Google To Launch Venture Fund, reported TechCrunch

Category: How Finance is analyzed No Comments »

The WSJ is reporting that Google is set to launch a venture fund to give it the option of investing in startups instead of just flat out buying them. The fund will be led by Google’s SVP Corporate Development David Drummond and Bill Maris, a long time business friend of Anne Wojcicki, Sergey Brin’s wife. Maris is a tech entrepreneur with a degree in neuroscience and worked with Wojcicki at a San Francisco-based for-profit company called Catalytic Health.

This hasn’t been confirmed by Google, and it’s clear they’ve been thinking about a fund off and on for years. From the article:

The move would make Google the latest technology giant to take on a more-formal role in seeding start-ups. Intel Corp. has had a large venture-capital arm for years, as have Motorola Inc., Comcast Corp. and many others. In the consumer-Internet area, Walt Disney Co.’s Steamboat Ventures has invested in a number of Web start-ups. So has Amazon.com Inc., which has funded a number of young companies without structuring a formal fund.

Task to complete: Continue the article about Google's planned venture fund, picking up right after its last sentence.

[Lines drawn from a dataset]
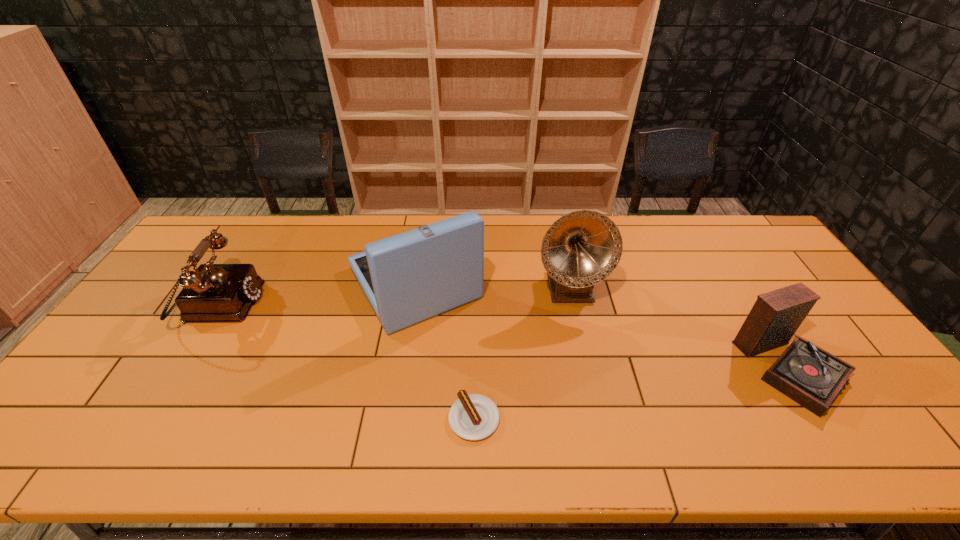
The width and height of the screenshot is (960, 540). Find the location of `vacant space located 0.050m on the back of the shortest object`. vacant space located 0.050m on the back of the shortest object is located at coordinates (474, 378).

At what (x,y) coordinates should I click in order to perform the action: click on object positioned at the far edge. Please return your answer as a coordinate pair (x, y). This screenshot has height=540, width=960. Looking at the image, I should click on (408, 278).

Find the location of a particular element. This screenshot has height=540, width=960. object located in the near edge section of the desktop is located at coordinates (473, 417).

Where is `object at the left edge`? This screenshot has height=540, width=960. object at the left edge is located at coordinates (213, 292).

Identify the location of object present at the right edge. pos(809,375).

This screenshot has width=960, height=540. In the image, there is a desktop. In order to click on vacant region at the far edge in this screenshot , I will do `click(644, 234)`.

Locate an element on the screen. The image size is (960, 540). free region at the near edge of the desktop is located at coordinates (698, 440).

You are a GUI agent. You are given a task and a screenshot of the screen. Output one action in this format:
    pyautogui.click(x=<x>, y=<y>)
    Task: Click on the free space at the left edge of the desktop
    This screenshot has height=540, width=960.
    Given the screenshot: What is the action you would take?
    pyautogui.click(x=167, y=300)

The width and height of the screenshot is (960, 540). I want to click on vacant space at the right edge of the desktop, so [x=789, y=277].

Find the location of `vacant point at the far left corner`. vacant point at the far left corner is located at coordinates (245, 225).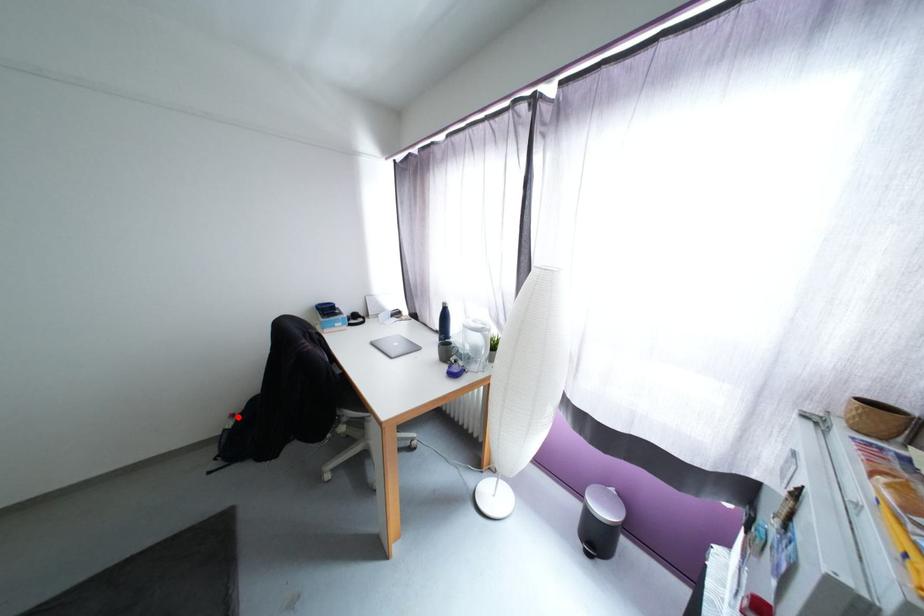
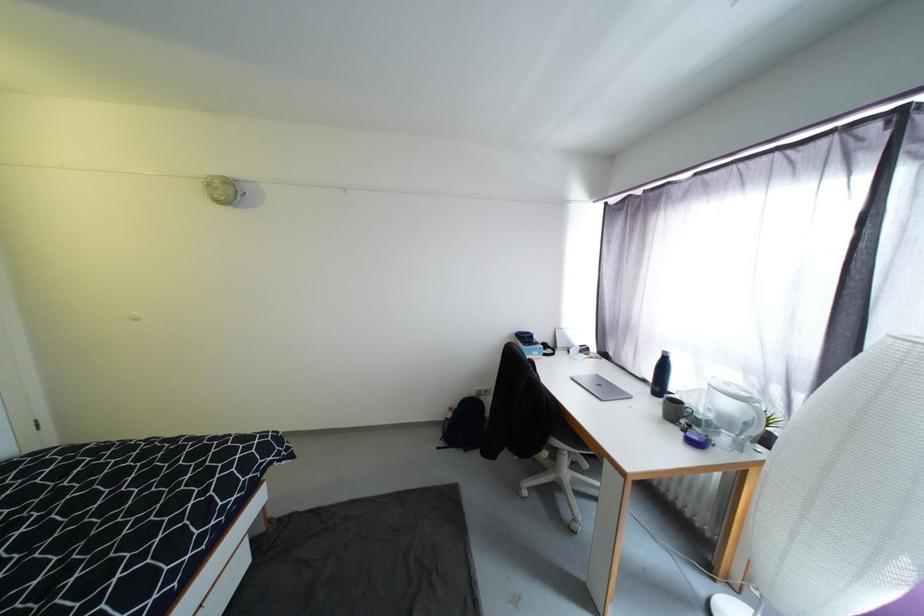
Find the pixel in the second image that matches the highlighted location in the first image.

(456, 410)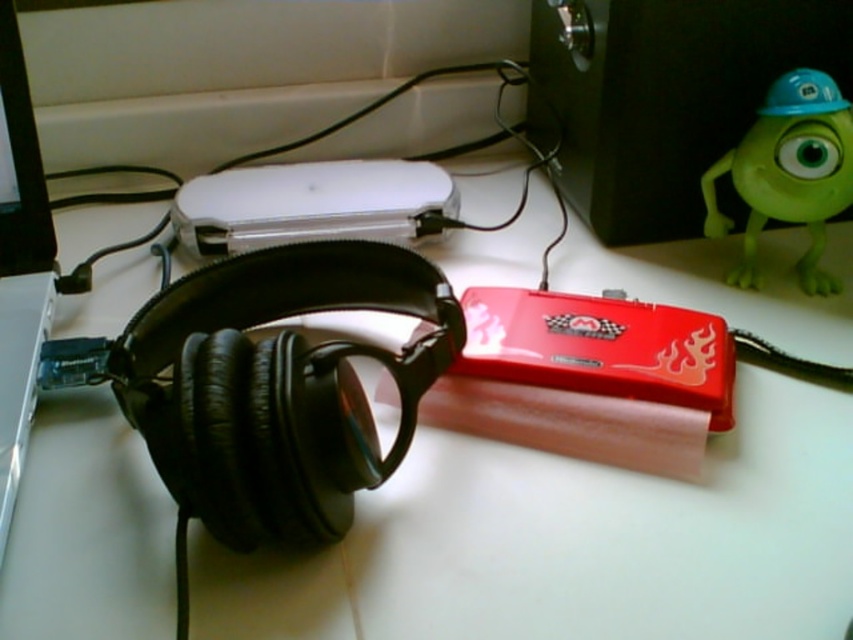
Question: Which object appears closest to the camera in this image?

Choices:
 (A) white glossy ipod at center
 (B) green rubber toy at upper right

Answer: (B)

Question: Can you confirm if white glossy ipod at center is thinner than green rubber toy at upper right?

Choices:
 (A) no
 (B) yes

Answer: (A)

Question: Can you confirm if white glossy ipod at center is positioned to the left of green rubber toy at upper right?

Choices:
 (A) yes
 (B) no

Answer: (A)

Question: Is white glossy ipod at center above green rubber toy at upper right?

Choices:
 (A) yes
 (B) no

Answer: (A)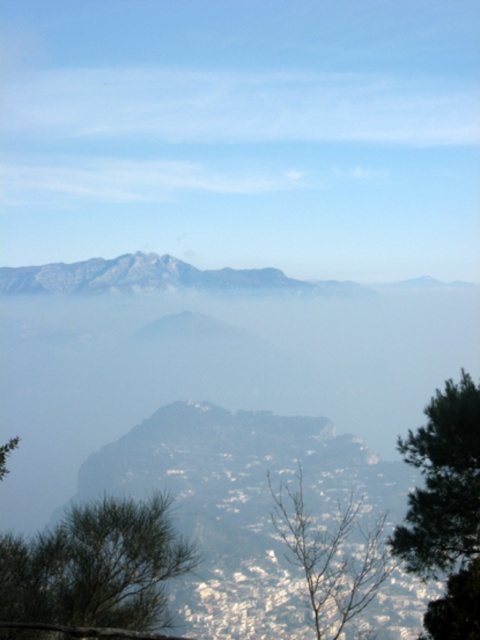
You are standing at the base of the mountain and see two points marked in the image. The first point is at coordinates point (136, 508), and the second is at point (324, 608). Which point is closer to you?

Point (136, 508) is in front of point (324, 608), so it is closer to you.

You are standing at the camera position looking at the mountain scene. There are two points marked in the image, one at coordinates point (84, 561) and the other at point (452, 417). Which of these two points is nearer to you?

Point (84, 561) is closer to the camera than point (452, 417), so the point at coordinates point (84, 561) is nearer to you.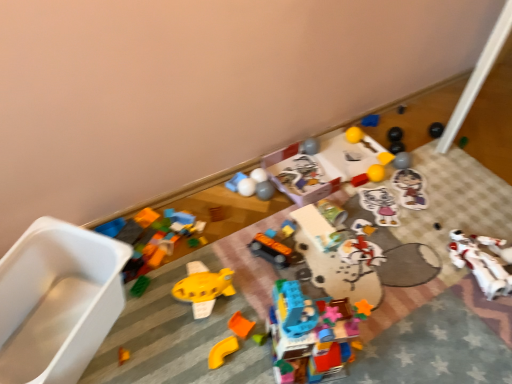
The width and height of the screenshot is (512, 384). What are the coordinates of `free space that is in between matte plastic sticker at center, which is the second toy in right-to-left order, and white plastic container at left, which is counted as the first toy, starting from the left` in the screenshot? It's located at (266, 271).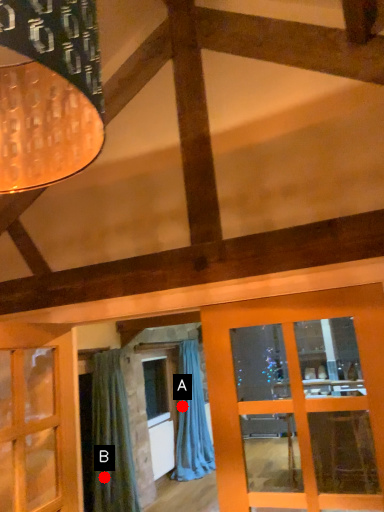
Question: Two points are circled on the image, labeled by A and B beside each circle. Which point is closer to the camera?

Choices:
 (A) A is closer
 (B) B is closer

Answer: (B)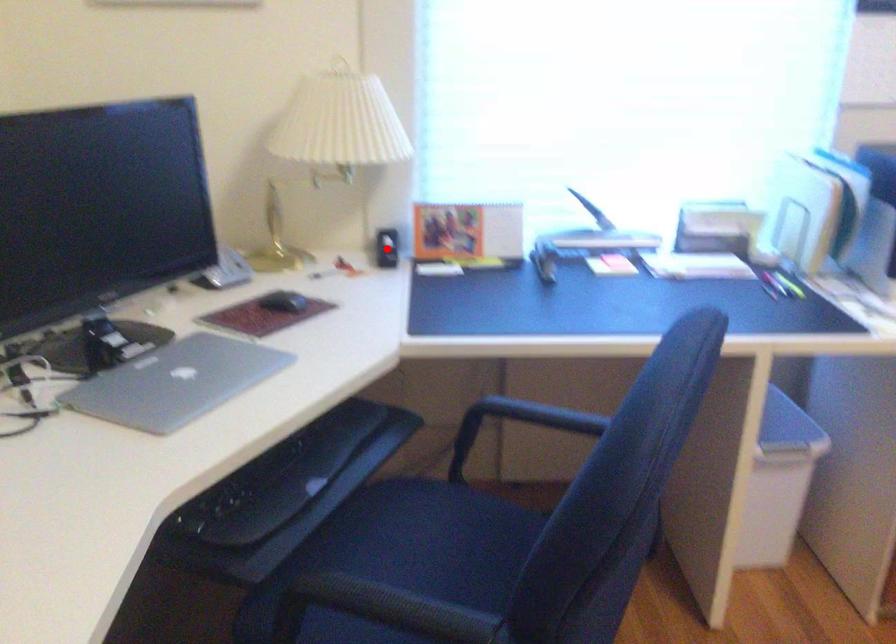
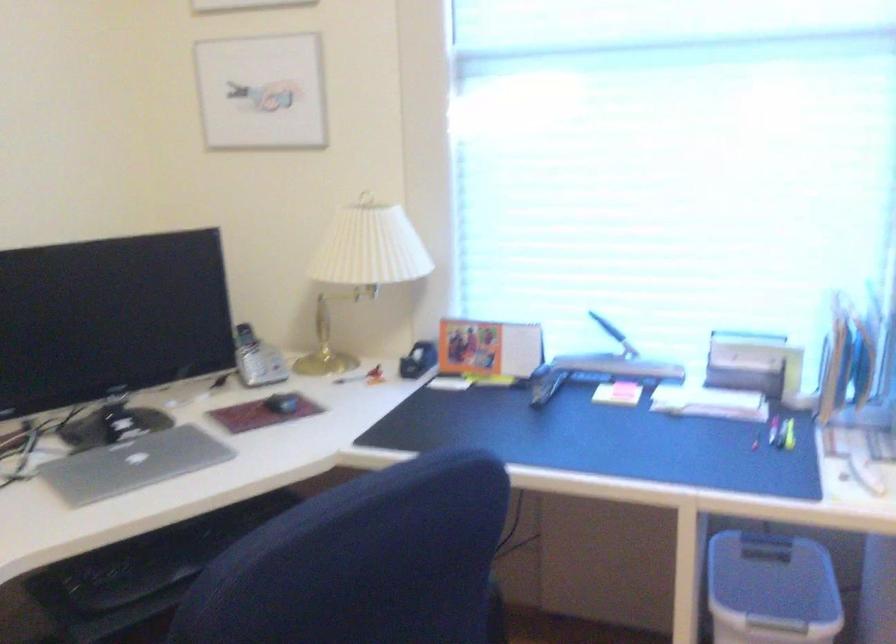
Find the pixel in the second image that matches the highlighted location in the first image.

(418, 360)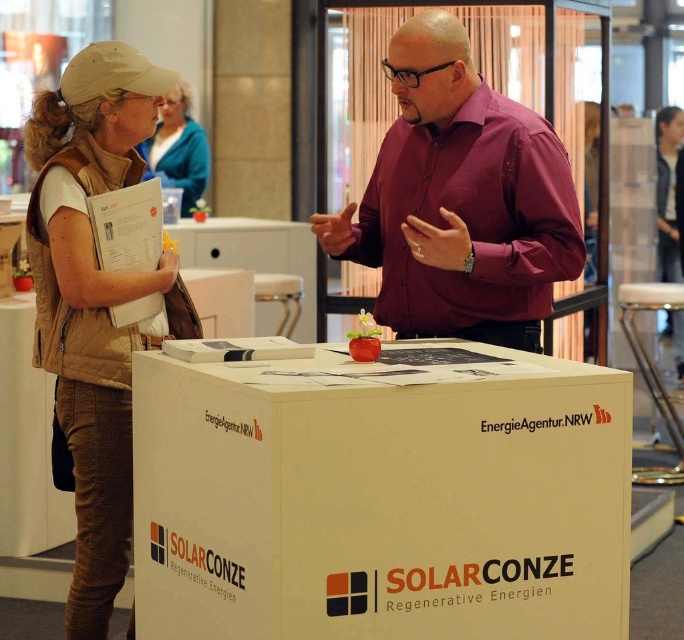
Does burgundy shirt at center have a lesser width compared to blue fabric jacket at upper center?

No, burgundy shirt at center is not thinner than blue fabric jacket at upper center.

Is burgundy shirt at center taller than blue fabric jacket at upper center?

Yes, burgundy shirt at center is taller than blue fabric jacket at upper center.

Is point (486, 266) more distant than point (161, 116)?

No, (486, 266) is in front of (161, 116).

Locate an element on the screen. burgundy shirt at center is located at coordinates click(x=460, y=200).

Can you confirm if white cardboard box at center is taller than burgundy shirt at center?

Incorrect, white cardboard box at center's height is not larger of burgundy shirt at center's.

Based on the photo, is white cardboard box at center shorter than burgundy shirt at center?

Yes.

Where is `white cardboard box at center`? Image resolution: width=684 pixels, height=640 pixels. white cardboard box at center is located at coordinates (381, 497).

Is white cardboard box at center thinner than brown fabric vest at left?

In fact, white cardboard box at center might be wider than brown fabric vest at left.

Between white cardboard box at center and brown fabric vest at left, which one appears on the left side from the viewer's perspective?

From the viewer's perspective, brown fabric vest at left appears more on the left side.

Between point (624, 449) and point (92, 113), which one is positioned in front?

Point (624, 449) is more forward.

Where is `white cardboard box at center`? Image resolution: width=684 pixels, height=640 pixels. white cardboard box at center is located at coordinates (381, 497).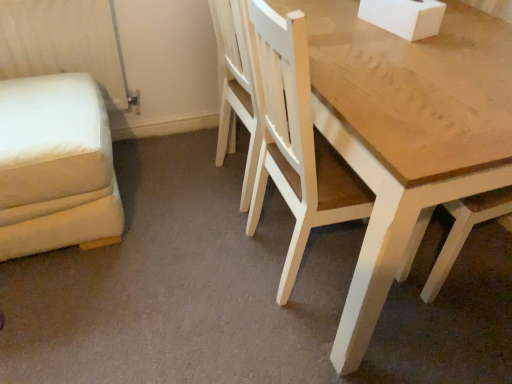
At what (x,y) coordinates should I click in order to perform the action: click on vacant area that lies between white fabric swivel chair at left and light wood chair at center. Please return your answer as a coordinate pair (x, y). The height and width of the screenshot is (384, 512). Looking at the image, I should click on (165, 236).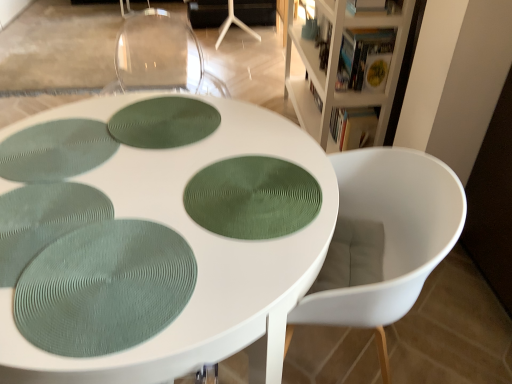
What is the approximate width of white wood bookcase at upper right?

The width of white wood bookcase at upper right is 36.04 centimeters.

Measure the distance between green textured placemat at center, arranged as the 3th oval when ordered from the bottom, and camera.

A distance of 4.43 feet exists between green textured placemat at center, arranged as the 3th oval when ordered from the bottom, and camera.

Where is `green textured placemat at lower left, the first oval from the bottom`? green textured placemat at lower left, the first oval from the bottom is located at coordinates (104, 288).

Identify the location of table on the left of the green textured placemat at center, acting as the 2th oval starting from the front. (154, 236).

Could you measure the distance between green textured placemat at center, acting as the 2th oval starting from the front, and white matte table at center?

green textured placemat at center, acting as the 2th oval starting from the front, is 6.94 inches from white matte table at center.

Is green textured placemat at center, acting as the 2th oval starting from the front, aimed at white matte table at center?

Yes, green textured placemat at center, acting as the 2th oval starting from the front, faces towards white matte table at center.

Based on the photo, who is more distant, green textured placemat at center, acting as the 2th oval starting from the front, or white matte table at center?

Positioned behind is green textured placemat at center, acting as the 2th oval starting from the front.

Image resolution: width=512 pixels, height=384 pixels. Find the location of `the 2nd oval positioned below the green textured placemat at lower left, the first oval from the bottom (from a real-world perspective)`. the 2nd oval positioned below the green textured placemat at lower left, the first oval from the bottom (from a real-world perspective) is located at coordinates (163, 122).

Is green textured placemat at lower left, which is the first oval from front to back, facing away from green textured placemat at center, the 3th oval from the front?

Absolutely, green textured placemat at lower left, which is the first oval from front to back, is directed away from green textured placemat at center, the 3th oval from the front.

Can you tell me how much green textured placemat at lower left, marked as the 3th oval in a back-to-front arrangement, and green textured placemat at center, which ranks as the first oval in top-to-bottom order, differ in facing direction?

green textured placemat at lower left, marked as the 3th oval in a back-to-front arrangement, and green textured placemat at center, which ranks as the first oval in top-to-bottom order, are facing 167 degrees away from each other.

Is green textured placemat at lower left, the 3th oval positioned from the top, further to the viewer compared to green textured placemat at center, the 3th oval from the front?

No, it is in front of green textured placemat at center, the 3th oval from the front.

Is white wood bookcase at upper right next to white plastic chair at lower right?

No, white wood bookcase at upper right is not beside white plastic chair at lower right.

From the image's perspective, would you say white wood bookcase at upper right is positioned over white plastic chair at lower right?

Indeed, from the image's perspective, white wood bookcase at upper right is shown above white plastic chair at lower right.

Which object is more forward, white wood bookcase at upper right or white plastic chair at lower right?

white plastic chair at lower right is in front.

Is white wood bookcase at upper right positioned with its back to white plastic chair at lower right?

No.

Are green textured placemat at center, which ranks as the first oval in top-to-bottom order, and white matte table at center beside each other?

green textured placemat at center, which ranks as the first oval in top-to-bottom order, is not next to white matte table at center, and they're not touching.

From a real-world perspective, is green textured placemat at center, which ranks as the first oval in top-to-bottom order, on white matte table at center?

Yes, from a real-world perspective, green textured placemat at center, which ranks as the first oval in top-to-bottom order, is on top of white matte table at center.

The image size is (512, 384). What are the coordinates of `the 3rd oval behind when counting from the white matte table at center` in the screenshot? It's located at (163, 122).

How many degrees apart are the facing directions of green textured placemat at center, arranged as the 3th oval when ordered from the bottom, and white matte table at center?

17.2 degrees separate the facing orientations of green textured placemat at center, arranged as the 3th oval when ordered from the bottom, and white matte table at center.

Is white matte table at center wider than green textured placemat at center, acting as the second oval starting from the back?

Correct, the width of white matte table at center exceeds that of green textured placemat at center, acting as the second oval starting from the back.

Considering the sizes of white matte table at center and green textured placemat at center, acting as the 2th oval starting from the front, in the image, is white matte table at center taller or shorter than green textured placemat at center, acting as the 2th oval starting from the front,?

In the image, white matte table at center appears to be taller than green textured placemat at center, acting as the 2th oval starting from the front.

How distant is white matte table at center from green textured placemat at center, positioned as the second oval in bottom-to-top order?

white matte table at center and green textured placemat at center, positioned as the second oval in bottom-to-top order, are 6.94 inches apart from each other.

Between white matte table at center and green textured placemat at center, positioned as the second oval in top-to-bottom order, which one is positioned behind?

green textured placemat at center, positioned as the second oval in top-to-bottom order, is further from the camera.

Could you tell me if white matte table at center is facing white plastic chair at lower right?

No, white matte table at center does not turn towards white plastic chair at lower right.

Which is in front, point (179, 107) or point (407, 201)?

The point (407, 201) is closer.

Identify the location of chair that appears above the white matte table at center (from a real-world perspective). Image resolution: width=512 pixels, height=384 pixels. (383, 240).

Is green textured placemat at lower left, which is the first oval from front to back, positioned in front of white matte table at center?

That is False.

From a real-world perspective, is green textured placemat at lower left, marked as the 3th oval in a back-to-front arrangement, above or below white matte table at center?

green textured placemat at lower left, marked as the 3th oval in a back-to-front arrangement, is situated higher than white matte table at center in the real world.

Is green textured placemat at lower left, which is the first oval from front to back, oriented towards white matte table at center?

Yes, green textured placemat at lower left, which is the first oval from front to back, is oriented towards white matte table at center.

What are the coordinates of `the 2nd oval positioned above the white matte table at center (from a real-world perspective)` in the screenshot? It's located at (252, 198).

Image resolution: width=512 pixels, height=384 pixels. Identify the location of oval that is the 2nd one when counting upward from the green textured placemat at lower left, the first oval from the bottom (from the image's perspective). (163, 122).

Based on the photo, estimate the real-world distances between objects in this image. Which object is further from green textured placemat at center, arranged as the 3th oval when ordered from the bottom, green textured placemat at center, positioned as the second oval in top-to-bottom order, or white plastic chair at lower right?

Based on the image, white plastic chair at lower right appears to be further to green textured placemat at center, arranged as the 3th oval when ordered from the bottom.

From the image, which object appears to be farther from white wood bookcase at upper right, green textured placemat at center, positioned as the second oval in bottom-to-top order, or white matte table at center?

green textured placemat at center, positioned as the second oval in bottom-to-top order, is further to white wood bookcase at upper right.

Solved problem:
Their track records have been mixed. Corporate venture-capital arms have been hampered by challenges that traditional venture-capital businesses don’t face. Venture capitalists invest in private start-ups at an early stage, usually in hopes of a big payout if the company is sold or if its stock goes public.

Many start-ups fear that taking corporate money limits their options and comes with strings that could turn away other potential investors — such as a right to buy the company at a later date. Some funds with less competitive compensation have struggled to retain managers, and corporate venture funds often don’t allow senior employees to invest personal money in their funds, while other venture funds typically do.

This wouldn’t be the first time Google started a fund to invest in other companies. In June 2007 they launched Gadget Ventures, a pilot program that, in part, invests seed money in companies looking to develop for the gadgets platform. They have also previously invested through Indian VCs.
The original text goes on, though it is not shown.